Trump’s massive crypto earnings
The company created its own cryptocurrency, named WLFI, whose initial sales generated $550 million in revenue. However, since it became publicly available in September 2025, its value has plummeted — from $0.46 to just $0.06 per token today.
Trump’s personal wealth nearly triples
Trump’s cryptocurrency activity is the primary reason his personal net worth has nearly tripled, rising from $2.3 billion to $6.5 billion between 2024 and 2026, according to Forbes. Trump’s three sons also acquired, through the brokerage firm DT Marks Defi, an additional $22.5 billion worth of WLFI tokens — now valued at just $1.3 billion.

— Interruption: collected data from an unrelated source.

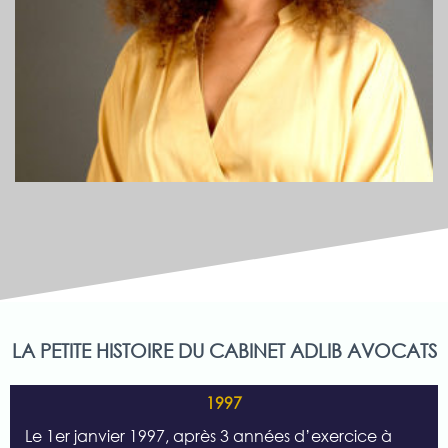
LA PETITE HISTOIRE DU CABINET ADLIB AVOCATS
1997
Le 1er janvier 1997, après 3 années d’exercice à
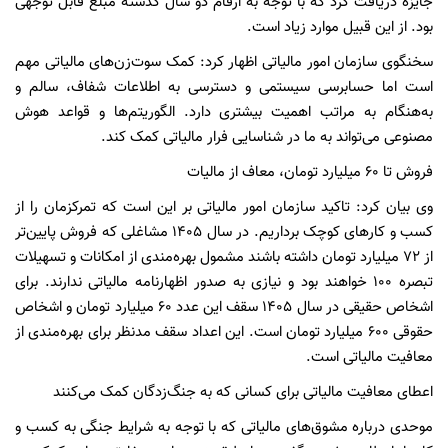
جایزه دریافت کرد که با توجه به ارقام دو سال گذشته مبلغ قابل توجهی
بود. از این قبیل موارد زیاد است.
سخنگوی سازمان امور مالیاتی اظهار کرد: کمک سوت‌زن‌های مالیاتی مهم
است اما حسابرسی سیستمی و دسترسی به اطلاعات شفاف، سالم و
به‌هنگام به مراتب اهمیت بیشتری دارد. الگوریتم‌ها و قواعد هوش
مصنوعی می‌تواند به ما در شناسایی فرار مالیاتی کمک کند.
فروش تا ۶۰ میلیارد تومان، معاف از مالیات
وی بیان کرد: تاکید سازمان امور مالیاتی بر این است که تمرکزمان را از
کسب و کارهای کوچک برداریم. در سال ۱۴۰۵ مشاغلی که فروش پایین‌تر
از ۷۲ میلیارد تومان داشته باشند مشمول بهره‌مندی از امکانات و تسهیلات
تبصره ۱۰۰ خواهند بود و نیازی به صدور اظهارنامه مالیاتی ندارند. برای
اشخاص حقیقی در سال ۱۴۰۵ سقف این عدد ۶۰ میلیارد تومان و اشخاص
حقوقی ۶۰۰ میلیارد تومان است. این اعداد سقف مدنظر برای بهره‌مندی از
معافیت مالیاتی است.
اعطای معافیت مالیاتی برای کسانی که به جنگ‌زدگان کمک می‌کنند
موحدی درباره مشوق‌های مالیاتی که با توجه به شرایط جنگی به کسب و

In April 2025, WLF began commercially offering its own stablecoin — a digital asset designed to maintain a stable value by being pegged to a traditional currency, in this case the U.S. dollar.
Lucrative licensing fees
Trump’s financial disclosure also references, beyond WLF, fees received under a licensing agreement for the meme coin bearing his name, $TRUMP, which launched just hours before his inauguration in January 2025. That amount reached $635 million, according to the document released by the OGE.
Trump is frequently accused of conflicts of interest, particularly because he invested in digital currencies while simultaneously implementing, upon his return to power, a series of deregulatory measures for the crypto sector — measures that sent token prices soaring.
The White House responds
The White House has categorically dismissed all ethics-related allegations. “Neither the president nor his family have ever been — nor will they ever be — in a position of conflict of interest,” said Anna Kelly, deputy spokesperson for the U.S. presidency, in an official statement.

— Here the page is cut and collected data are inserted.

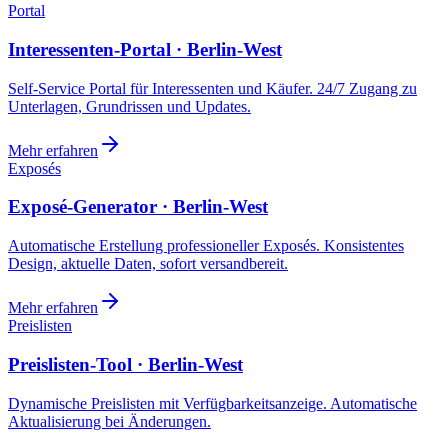
Portal
Interessenten-Portal · Berlin-West
Self-Service Portal für Interessenten und Käufer. 24/7 Zugang zu
Unterlagen, Grundrissen und Updates.
Mehr erfahren
Exposés
Exposé-Generator · Berlin-West
Automatische Erstellung professioneller Exposés. Konsistentes
Design, aktuelle Daten, sofort versandbereit.
Mehr erfahren
Preislisten
Preislisten-Tool · Berlin-West
Dynamische Preislisten mit Verfügbarkeitsanzeige. Automatische
Aktualisierung bei Änderungen.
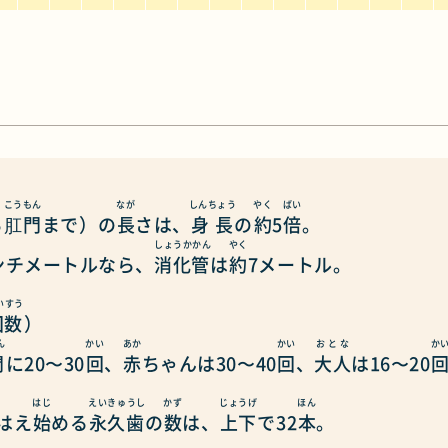
こうもん
なが
しんちょう
やく
ばい
ら
肛門
まで）の
長
さは、
身長
の
約
5
倍
。
しょうかかん
やく
センチメートルなら、
消化管
は
約
7メートル。
いすう
回数
）
ん
かい
あか
かい
おとな
か
間
に20〜30
回
、
赤
ちゃんは30〜40
回
、
大人
は16〜20
はじ
えいきゅうし
かず
じょうげ
ほん
はえ
始
める
永久歯
の
数
は、
上下
で32
本
。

Donald Trump has “proudly made the United States the crypto capital of the world,” she continued, stressing that the actions of the president and his cabinet are driven by “the interests of the American people.” “The so-called ‘journalists’ pretending otherwise are simply recycling the tired and discredited narrative that Democrats and legacy media have been peddling for a decade,” Kelly added in combative fashion.
Melania Trump’s income
First Lady Melania Trump’s declared income is also included in her husband’s financial disclosure documents. This includes $10 million received for a documentary about her produced for Amazon, as well as over $500,000 for a memoir published under her first name.
Beyond his direct crypto earnings, Trump also reported millions from shares in publicly listed companies active in the sector, such as the Coinbase platform — as well as from Trump-branded merchandise, including clothing and bumper stickers, and over $208,000 from Bible sales in collaboration with country music singer Lee Greenwood.
JD Vance sees dramatic income surge
Vice President JD Vance also saw his income rise dramatically since becoming the second-highest official in the Trump administration. Among other earnings, he declared between $1 million and $5 million in royalties from his 2016 memoir, Hillbilly Elegy.